**Task input:**
# # #
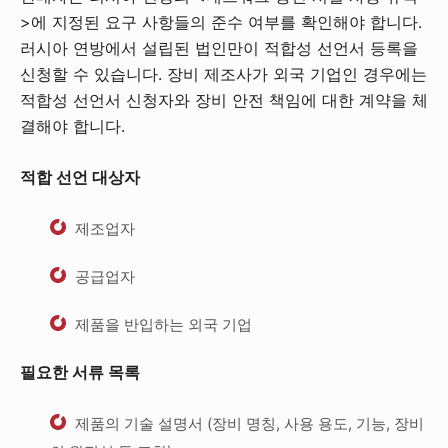
>에 지정된 요구 사항들의 준수 여부를 확인해야 합니다.
러시아 연방에서 설립된 법인만이 적합성 선언서 등록을
신청할 수 있습니다. 장비 제조사가 외국 기업인 경우에는
적합성 선언서 신청자와 장비 안전 책임에 대한 계약을 체
결해야 합니다.
적합 선언 대상자
제조업자
공급업자
제품을 반입하는 외국 기업
필요한 서류 목록
제품의 기술 설명서 (장비 명칭, 사용 용도, 기능, 장비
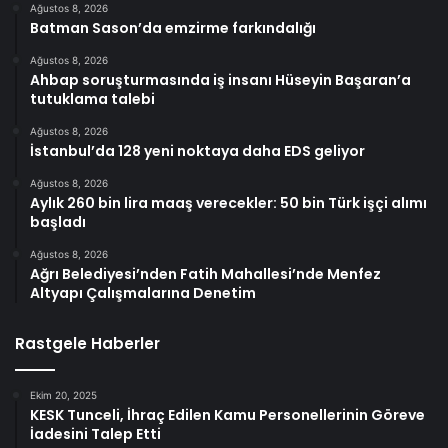
Ağustos 8, 2026
Batman Sason’da emzirme farkındalığı
Ağustos 8, 2026
Ahbap soruşturmasında iş insanı Hüseyin Başaran’a
tutuklama talebi
Ağustos 8, 2026
İstanbul’da 128 yeni noktaya daha EDS geliyor
Ağustos 8, 2026
Aylık 260 bin lira maaş verecekler: 50 bin Türk işçi alımı
başladı
Ağustos 8, 2026
Ağrı Belediyesi’nden Fatih Mahallesi’nde Menfez
Altyapı Çalışmalarına Denetim
Rastgele Haberler
Ekim 20, 2025
KESK Tunceli, İhraç Edilen Kamu Personellerinin Göreve
İadesini Talep Etti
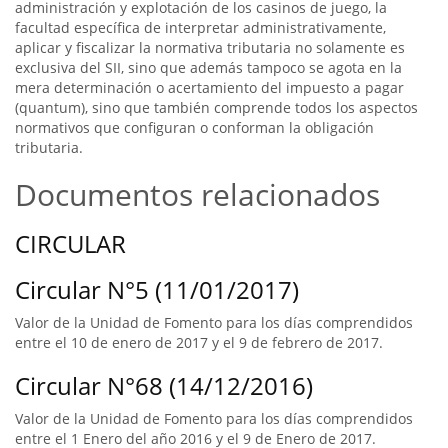
administración y explotación de los casinos de juego, la
facultad específica de interpretar administrativamente,
aplicar y fiscalizar la normativa tributaria no solamente es
exclusiva del SII, sino que además tampoco se agota en la
mera determinación o acertamiento del impuesto a pagar
(quantum), sino que también comprende todos los aspectos
normativos que configuran o conforman la obligación
tributaria.
Documentos relacionados
CIRCULAR
Circular N°5 (11/01/2017)
Valor de la Unidad de Fomento para los días comprendidos
entre el 10 de enero de 2017 y el 9 de febrero de 2017.
Circular N°68 (14/12/2016)
Valor de la Unidad de Fomento para los días comprendidos
entre el 1 Enero del año 2016 y el 9 de Enero de 2017.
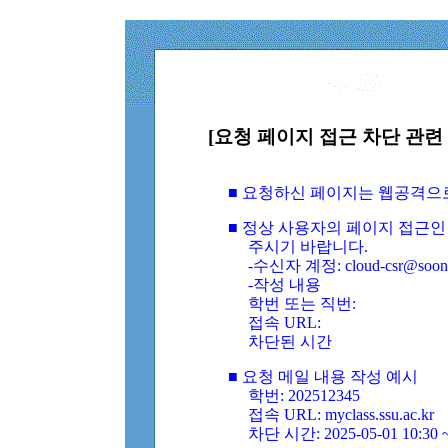
[요청 페이지 접근 차단 관련 
■ 요청하신 페이지는 웹공격으
■ 정상 사용자의 페이지 접근인
주시기 바랍니다.
-수신자 계정: cloud-csr@soongs
-작성 내용
학번 또는 직번:
접속 URL:
차단된 시간
■ 요청 메일 내용 작성 예시
학번: 202512345
접속 URL: myclass.ssu.ac.kr
차단 시간: 2025-05-01 10:30 ~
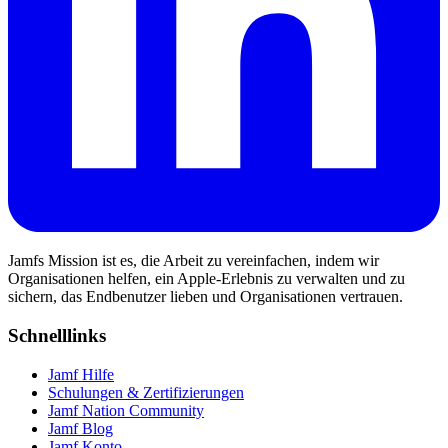
Jamfs Mission ist es, die Arbeit zu vereinfachen, indem wir
Organisationen helfen, ein Apple-Erlebnis zu verwalten und zu
sichern, das Endbenutzer lieben und Organisationen vertrauen.
Schnelllinks
Jamf Hilfe
Schulungen & Zertifizierungen
Jamf Nation Community
Jamf Blog
Jamf Konto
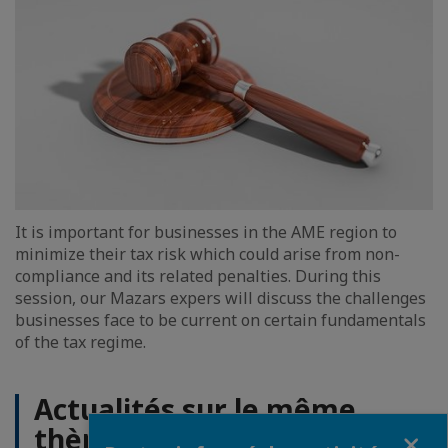
It is important for businesses in the AME region to
minimize their tax risk which could arise from non-
compliance and its related penalties. During this
session, our Mazars expers will discuss the challenges
businesses face to be current on certain fundamentals
of the tax regime.
Actualités sur le même
thème
Fermer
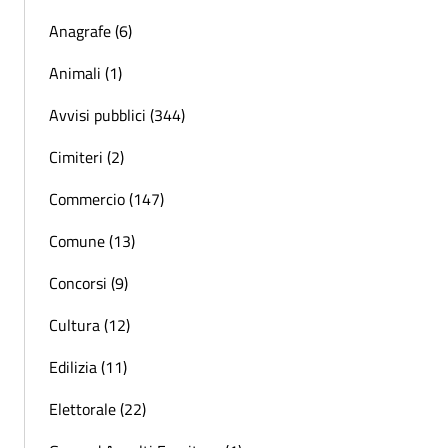
Anagrafe (6)
Animali (1)
Avvisi pubblici (344)
Cimiteri (2)
Commercio (147)
Comune (13)
Concorsi (9)
Cultura (12)
Edilizia (11)
Elettorale (22)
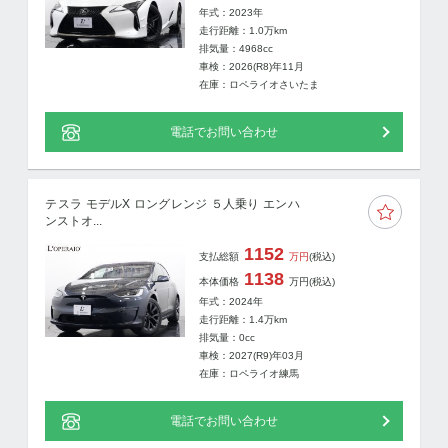
年式：2023年
走行距離：
1.0
万km
排気量：4968cc
車検：2026(R8)年11月
在庫：ロペライオさいたま
電話でお問い合わせ
テスラ モデルX ロングレンジ ５人乗り エンハ
ンストオ...
1152
支払総額
万円
(税込)
1138
本体価格
万円
(税込)
年式：2024年
走行距離：
1.4
万km
排気量：0cc
車検：2027(R9)年03月
在庫：ロペライオ練馬
電話でお問い合わせ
# # #
**Task to carry out:**
Format the text read from every row above as a JSON list of strings, with one string per line and blank lines omitted. Leave the pictures out of the answer.

**Answer box:**
[
  ">에 지정된 요구 사항들의 준수 여부를 확인해야 합니다.",
  "러시아 연방에서 설립된 법인만이 적합성 선언서 등록을",
  "신청할 수 있습니다. 장비 제조사가 외국 기업인 경우에는",
  "적합성 선언서 신청자와 장비 안전 책임에 대한 계약을 체",
  "결해야 합니다.",
  "적합 선언 대상자",
  "제조업자",
  "공급업자",
  "제품을 반입하는 외국 기업",
  "필요한 서류 목록",
  "제품의 기술 설명서 (장비 명칭, 사용 용도, 기능, 장비",
  "Ağustos 8, 2026",
  "Batman Sason’da emzirme farkındalığı",
  "Ağustos 8, 2026",
  "Ahbap soruşturmasında iş insanı Hüseyin Başaran’a",
  "tutuklama talebi",
  "Ağustos 8, 2026",
  "İstanbul’da 128 yeni noktaya daha EDS geliyor",
  "Ağustos 8, 2026",
  "Aylık 260 bin lira maaş verecekler: 50 bin Türk işçi alımı",
  "başladı",
  "Ağustos 8, 2026",
  "Ağrı Belediyesi’nden Fatih Mahallesi’nde Menfez",
  "Altyapı Çalışmalarına Denetim",
  "Rastgele Haberler",
  "Ekim 20, 2025",
  "KESK Tunceli, İhraç Edilen Kamu Personellerinin Göreve",
  "İadesini Talep Etti",
  "administración y explotación de los casinos de juego, la",
  "facultad específica de interpretar administrativamente,",
  "aplicar y fiscalizar la normativa tributaria no solamente es",
  "exclusiva del SII, sino que además tampoco se agota en la",
  "mera determinación o acertamiento del impuesto a pagar",
  "(quantum), sino que también comprende todos los aspectos",
  "normativos que configuran o conforman la obligación",
  "tributaria.",
  "Documentos relacionados",
  "CIRCULAR",
  "Circular N°5 (11/01/2017)",
  "Valor de la Unidad de Fomento para los días comprendidos",
  "entre el 10 de enero de 2017 y el 9 de febrero de 2017.",
  "Circular N°68 (14/12/2016)",
  "Valor de la Unidad de Fomento para los días comprendidos",
  "entre el 1 Enero del año 2016 y el 9 de Enero de 2017.",
  "[요청 페이지 접근 차단 관련 ",
  "■ 요청하신 페이지는 웹공격으",
  "■ 정상 사용자의 페이지 접근인",
  "주시기 바랍니다.",
  "-수신자 계정: cloud-csr@soongs",
  "-작성 내용",
  "학번 또는 직번:",
  "접속 URL:",
  "차단된 시간",
  "■ 요청 메일 내용 작성 예시",
  "학번: 202512345",
  "접속 URL: myclass.ssu.ac.kr",
  "차단 시간: 2025-05-01 10:30 ~",
  "Jamfs Mission ist es, die Arbeit zu vereinfachen, indem wir",
  "Organisationen helfen, ein Apple-Erlebnis zu verwalten und zu",
  "sichern, das Endbenutzer lieben und Organisationen vertrauen.",
  "Schnelllinks",
  "Jamf Hilfe",
  "Schulungen & Zertifizierungen",
  "Jamf Nation Community",
  "Jamf Blog",
  "Jamf Konto",
  "It is important for businesses in the AME region to",
  "minimize their tax risk which could arise from non-",
  "compliance and its related penalties. During this",
  "session, our Mazars expers will discuss the challenges",
  "businesses face to be current on certain fundamentals",
  "of the tax regime.",
  "Actualités sur le même",
  "thème",
  "Fermer",
  "Anagrafe (6)",
  "Animali (1)",
  "Avvisi pubblici (344)",
  "Cimiteri (2)",
  "Commercio (147)",
  "Comune (13)",
  "Concorsi (9)",
  "Cultura (12)",
  "Edilizia (11)",
  "Elettorale (22)",
  "年式：2023年",
  "走行距離：",
  "1.0",
  "万km",
  "排気量：4968cc",
  "車検：2026(R8)年11月",
  "在庫：ロペライオさいたま",
  "電話でお問い合わせ",
  "テスラ モデルX ロングレンジ ５人乗り エンハ",
  "ンストオ...",
  "1152",
  "支払総額",
  "万円",
  "(税込)",
  "1138",
  "本体価格",
  "万円",
  "(税込)",
  "年式：2024年",
  "走行距離：",
  "1.4",
  "万km",
  "排気量：0cc",
  "車検：2027(R9)年03月",
  "在庫：ロペライオ練馬",
  "電話でお問い合わせ"
]